§ How to complete this task
How do the records below read from their first line through the line containing "left elbow: (848, 898)"? Write those lines out exactly.

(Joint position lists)

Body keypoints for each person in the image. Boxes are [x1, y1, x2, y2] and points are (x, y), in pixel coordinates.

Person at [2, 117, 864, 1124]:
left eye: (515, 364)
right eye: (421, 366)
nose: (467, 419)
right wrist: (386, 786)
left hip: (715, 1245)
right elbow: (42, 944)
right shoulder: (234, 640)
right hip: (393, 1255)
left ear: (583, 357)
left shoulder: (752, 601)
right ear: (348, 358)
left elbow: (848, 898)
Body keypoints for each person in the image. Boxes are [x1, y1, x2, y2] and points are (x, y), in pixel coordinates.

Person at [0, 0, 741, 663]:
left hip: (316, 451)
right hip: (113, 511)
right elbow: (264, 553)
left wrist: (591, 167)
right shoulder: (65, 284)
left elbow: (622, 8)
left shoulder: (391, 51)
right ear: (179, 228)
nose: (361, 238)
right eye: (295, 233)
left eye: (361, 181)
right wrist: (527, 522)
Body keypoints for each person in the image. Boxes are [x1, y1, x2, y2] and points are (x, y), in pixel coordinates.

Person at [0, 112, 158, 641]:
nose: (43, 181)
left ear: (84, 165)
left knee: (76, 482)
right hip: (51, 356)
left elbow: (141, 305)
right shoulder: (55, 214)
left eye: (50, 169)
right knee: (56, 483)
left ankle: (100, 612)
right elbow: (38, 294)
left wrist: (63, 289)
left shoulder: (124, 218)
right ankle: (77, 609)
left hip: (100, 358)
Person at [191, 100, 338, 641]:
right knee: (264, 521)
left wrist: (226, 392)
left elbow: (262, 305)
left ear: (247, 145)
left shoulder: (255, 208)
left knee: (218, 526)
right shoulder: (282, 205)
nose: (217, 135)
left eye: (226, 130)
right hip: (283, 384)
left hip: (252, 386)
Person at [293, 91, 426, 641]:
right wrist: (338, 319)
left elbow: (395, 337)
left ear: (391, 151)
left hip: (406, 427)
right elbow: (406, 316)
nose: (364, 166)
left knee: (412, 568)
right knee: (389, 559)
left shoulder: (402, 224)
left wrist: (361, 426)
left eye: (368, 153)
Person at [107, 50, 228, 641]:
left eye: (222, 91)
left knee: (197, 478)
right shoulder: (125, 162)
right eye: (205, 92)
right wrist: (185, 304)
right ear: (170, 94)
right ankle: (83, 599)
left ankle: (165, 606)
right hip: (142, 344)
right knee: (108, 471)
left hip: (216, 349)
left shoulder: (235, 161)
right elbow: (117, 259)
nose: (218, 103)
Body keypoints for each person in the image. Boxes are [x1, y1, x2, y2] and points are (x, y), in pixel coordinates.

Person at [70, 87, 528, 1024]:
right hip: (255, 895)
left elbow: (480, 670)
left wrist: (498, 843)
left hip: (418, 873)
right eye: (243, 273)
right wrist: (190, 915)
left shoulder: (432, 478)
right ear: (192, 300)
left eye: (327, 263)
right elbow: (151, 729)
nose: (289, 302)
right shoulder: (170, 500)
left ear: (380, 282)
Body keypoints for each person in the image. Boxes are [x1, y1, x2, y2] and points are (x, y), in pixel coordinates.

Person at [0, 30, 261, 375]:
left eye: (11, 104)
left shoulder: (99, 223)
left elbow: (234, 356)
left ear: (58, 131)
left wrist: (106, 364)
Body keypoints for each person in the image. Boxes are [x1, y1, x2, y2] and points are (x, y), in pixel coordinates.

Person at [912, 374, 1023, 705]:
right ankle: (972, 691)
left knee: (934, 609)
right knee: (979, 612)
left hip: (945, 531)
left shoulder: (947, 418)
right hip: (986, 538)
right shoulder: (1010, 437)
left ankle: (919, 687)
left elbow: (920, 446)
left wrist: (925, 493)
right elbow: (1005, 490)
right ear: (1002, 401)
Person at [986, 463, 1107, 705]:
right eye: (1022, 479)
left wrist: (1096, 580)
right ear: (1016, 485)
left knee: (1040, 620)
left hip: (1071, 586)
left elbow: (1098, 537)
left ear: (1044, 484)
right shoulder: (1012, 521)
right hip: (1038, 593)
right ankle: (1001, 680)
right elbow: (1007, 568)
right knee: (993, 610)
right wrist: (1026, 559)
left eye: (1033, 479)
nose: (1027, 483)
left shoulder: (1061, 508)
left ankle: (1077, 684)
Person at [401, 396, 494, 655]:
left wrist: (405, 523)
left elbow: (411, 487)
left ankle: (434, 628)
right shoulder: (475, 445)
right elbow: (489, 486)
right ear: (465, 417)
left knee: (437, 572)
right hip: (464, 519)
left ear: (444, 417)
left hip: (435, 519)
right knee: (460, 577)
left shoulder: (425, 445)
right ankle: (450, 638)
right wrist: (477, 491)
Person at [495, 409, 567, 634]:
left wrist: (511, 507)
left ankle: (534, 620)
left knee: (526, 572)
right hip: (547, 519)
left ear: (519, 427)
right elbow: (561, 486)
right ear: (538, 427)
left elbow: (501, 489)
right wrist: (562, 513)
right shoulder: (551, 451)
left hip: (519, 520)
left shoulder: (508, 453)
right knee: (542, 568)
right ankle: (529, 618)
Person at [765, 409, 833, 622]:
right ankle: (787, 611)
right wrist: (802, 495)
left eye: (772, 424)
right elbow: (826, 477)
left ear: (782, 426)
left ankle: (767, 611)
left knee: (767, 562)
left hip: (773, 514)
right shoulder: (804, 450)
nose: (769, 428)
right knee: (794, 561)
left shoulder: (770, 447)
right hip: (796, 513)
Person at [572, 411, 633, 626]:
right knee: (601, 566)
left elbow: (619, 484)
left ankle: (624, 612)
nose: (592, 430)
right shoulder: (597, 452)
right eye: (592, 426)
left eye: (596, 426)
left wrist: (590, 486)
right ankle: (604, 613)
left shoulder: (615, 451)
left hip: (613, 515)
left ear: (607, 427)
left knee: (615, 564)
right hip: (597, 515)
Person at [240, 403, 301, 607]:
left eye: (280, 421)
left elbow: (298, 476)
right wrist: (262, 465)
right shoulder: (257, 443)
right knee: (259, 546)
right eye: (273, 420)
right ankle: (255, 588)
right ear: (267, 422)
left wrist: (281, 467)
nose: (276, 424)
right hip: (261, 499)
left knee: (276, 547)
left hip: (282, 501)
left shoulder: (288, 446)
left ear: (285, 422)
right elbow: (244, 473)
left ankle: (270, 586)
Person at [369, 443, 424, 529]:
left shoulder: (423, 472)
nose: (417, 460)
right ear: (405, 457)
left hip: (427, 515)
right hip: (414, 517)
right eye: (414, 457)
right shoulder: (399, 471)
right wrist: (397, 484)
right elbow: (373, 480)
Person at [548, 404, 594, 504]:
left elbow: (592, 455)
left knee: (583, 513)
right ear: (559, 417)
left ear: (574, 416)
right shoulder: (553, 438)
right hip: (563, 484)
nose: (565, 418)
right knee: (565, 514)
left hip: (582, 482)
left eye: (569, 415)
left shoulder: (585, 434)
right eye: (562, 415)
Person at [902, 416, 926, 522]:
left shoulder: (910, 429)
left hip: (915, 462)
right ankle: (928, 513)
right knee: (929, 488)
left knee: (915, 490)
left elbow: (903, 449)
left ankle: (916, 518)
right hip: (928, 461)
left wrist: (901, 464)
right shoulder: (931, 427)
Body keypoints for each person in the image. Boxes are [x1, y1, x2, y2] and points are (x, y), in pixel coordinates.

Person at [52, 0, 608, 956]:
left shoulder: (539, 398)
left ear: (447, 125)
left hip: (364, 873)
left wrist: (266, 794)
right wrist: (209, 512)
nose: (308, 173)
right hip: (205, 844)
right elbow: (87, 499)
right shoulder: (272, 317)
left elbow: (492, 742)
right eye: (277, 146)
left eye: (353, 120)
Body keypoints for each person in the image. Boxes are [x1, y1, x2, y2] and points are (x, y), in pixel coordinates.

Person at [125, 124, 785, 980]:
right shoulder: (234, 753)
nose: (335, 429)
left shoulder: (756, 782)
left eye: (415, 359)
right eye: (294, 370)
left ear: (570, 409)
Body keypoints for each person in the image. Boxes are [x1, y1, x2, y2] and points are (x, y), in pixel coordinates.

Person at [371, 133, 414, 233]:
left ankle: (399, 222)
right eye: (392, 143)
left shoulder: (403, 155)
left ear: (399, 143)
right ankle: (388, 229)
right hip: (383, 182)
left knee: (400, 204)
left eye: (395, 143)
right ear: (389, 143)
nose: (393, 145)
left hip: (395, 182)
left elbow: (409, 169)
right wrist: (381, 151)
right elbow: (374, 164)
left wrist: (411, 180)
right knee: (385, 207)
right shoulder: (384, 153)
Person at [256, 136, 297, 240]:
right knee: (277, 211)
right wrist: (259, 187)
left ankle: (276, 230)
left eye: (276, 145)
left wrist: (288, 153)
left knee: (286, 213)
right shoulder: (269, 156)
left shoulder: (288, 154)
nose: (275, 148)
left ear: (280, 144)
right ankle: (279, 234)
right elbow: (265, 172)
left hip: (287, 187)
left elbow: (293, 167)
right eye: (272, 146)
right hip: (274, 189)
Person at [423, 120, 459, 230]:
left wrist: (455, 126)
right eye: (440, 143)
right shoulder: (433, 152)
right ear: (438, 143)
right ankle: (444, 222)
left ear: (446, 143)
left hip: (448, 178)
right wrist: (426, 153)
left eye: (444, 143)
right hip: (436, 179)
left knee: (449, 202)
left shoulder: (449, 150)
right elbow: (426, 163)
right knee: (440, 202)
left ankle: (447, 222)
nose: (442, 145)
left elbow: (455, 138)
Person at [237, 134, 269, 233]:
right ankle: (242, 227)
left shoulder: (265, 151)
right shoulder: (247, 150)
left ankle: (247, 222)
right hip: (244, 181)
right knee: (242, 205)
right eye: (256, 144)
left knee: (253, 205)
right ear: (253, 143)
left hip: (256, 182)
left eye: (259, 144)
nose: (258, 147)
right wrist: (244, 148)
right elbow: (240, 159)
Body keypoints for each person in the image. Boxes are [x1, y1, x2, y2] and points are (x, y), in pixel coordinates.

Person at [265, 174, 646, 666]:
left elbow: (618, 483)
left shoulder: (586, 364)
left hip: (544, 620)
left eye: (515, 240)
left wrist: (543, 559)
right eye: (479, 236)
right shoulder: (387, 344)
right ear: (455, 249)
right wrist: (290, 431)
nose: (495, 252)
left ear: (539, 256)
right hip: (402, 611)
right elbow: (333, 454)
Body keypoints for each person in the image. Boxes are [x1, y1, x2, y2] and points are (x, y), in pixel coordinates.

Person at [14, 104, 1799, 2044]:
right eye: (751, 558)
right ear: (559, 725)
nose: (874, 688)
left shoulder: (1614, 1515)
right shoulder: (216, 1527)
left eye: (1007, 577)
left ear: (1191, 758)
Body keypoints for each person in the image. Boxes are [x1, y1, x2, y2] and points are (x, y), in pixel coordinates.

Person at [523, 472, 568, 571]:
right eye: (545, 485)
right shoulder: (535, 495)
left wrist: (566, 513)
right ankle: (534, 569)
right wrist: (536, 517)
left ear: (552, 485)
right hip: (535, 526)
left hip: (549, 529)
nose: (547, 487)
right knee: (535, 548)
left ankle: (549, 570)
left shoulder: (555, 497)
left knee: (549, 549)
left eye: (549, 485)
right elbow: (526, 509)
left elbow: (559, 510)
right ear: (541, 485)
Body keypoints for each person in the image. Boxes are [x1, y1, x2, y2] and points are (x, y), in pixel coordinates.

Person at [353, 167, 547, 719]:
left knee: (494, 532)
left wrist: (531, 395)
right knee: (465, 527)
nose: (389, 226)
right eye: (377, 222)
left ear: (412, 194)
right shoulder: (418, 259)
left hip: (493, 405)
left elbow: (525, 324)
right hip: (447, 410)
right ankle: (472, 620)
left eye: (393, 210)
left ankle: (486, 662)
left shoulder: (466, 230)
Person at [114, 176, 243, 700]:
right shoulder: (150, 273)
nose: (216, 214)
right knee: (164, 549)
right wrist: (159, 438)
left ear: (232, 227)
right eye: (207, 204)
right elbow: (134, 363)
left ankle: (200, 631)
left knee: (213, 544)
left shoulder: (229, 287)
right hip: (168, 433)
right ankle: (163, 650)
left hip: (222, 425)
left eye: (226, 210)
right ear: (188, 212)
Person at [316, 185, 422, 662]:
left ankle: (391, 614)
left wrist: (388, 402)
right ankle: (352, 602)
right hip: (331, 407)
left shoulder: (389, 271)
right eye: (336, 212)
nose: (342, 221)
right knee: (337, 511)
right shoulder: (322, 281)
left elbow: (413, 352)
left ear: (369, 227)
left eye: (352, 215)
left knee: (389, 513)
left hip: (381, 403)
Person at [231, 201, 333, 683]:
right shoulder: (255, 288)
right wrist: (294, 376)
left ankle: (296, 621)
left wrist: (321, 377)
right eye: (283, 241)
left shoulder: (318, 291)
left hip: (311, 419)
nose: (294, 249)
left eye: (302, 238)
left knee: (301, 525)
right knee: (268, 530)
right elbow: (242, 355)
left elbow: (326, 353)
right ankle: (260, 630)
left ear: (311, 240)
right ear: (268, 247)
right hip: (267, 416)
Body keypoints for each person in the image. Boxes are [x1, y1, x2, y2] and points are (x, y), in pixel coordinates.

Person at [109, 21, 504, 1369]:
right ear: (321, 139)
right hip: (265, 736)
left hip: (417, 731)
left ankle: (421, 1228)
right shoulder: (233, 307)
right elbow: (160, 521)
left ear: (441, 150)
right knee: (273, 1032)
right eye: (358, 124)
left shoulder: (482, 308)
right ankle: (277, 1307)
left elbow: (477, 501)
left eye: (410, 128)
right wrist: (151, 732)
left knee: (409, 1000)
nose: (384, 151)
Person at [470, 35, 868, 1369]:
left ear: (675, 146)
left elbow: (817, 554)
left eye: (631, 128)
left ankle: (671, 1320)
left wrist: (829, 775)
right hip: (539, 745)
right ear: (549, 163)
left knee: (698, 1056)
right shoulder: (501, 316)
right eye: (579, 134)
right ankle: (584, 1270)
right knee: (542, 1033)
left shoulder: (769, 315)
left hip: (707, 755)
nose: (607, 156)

§ Exercise response
Body keypoints for each person in the image. Boxes are [x1, y1, x2, y2] and points are (x, y), in pixel coordinates.

Person at [2, 117, 864, 1124]:
left eye: (515, 364)
right eye: (421, 366)
nose: (467, 419)
right wrist: (386, 786)
left hip: (715, 1245)
right elbow: (42, 944)
right shoulder: (234, 640)
right hip: (393, 1255)
left ear: (583, 357)
left shoulder: (752, 601)
right ear: (348, 358)
left elbow: (848, 898)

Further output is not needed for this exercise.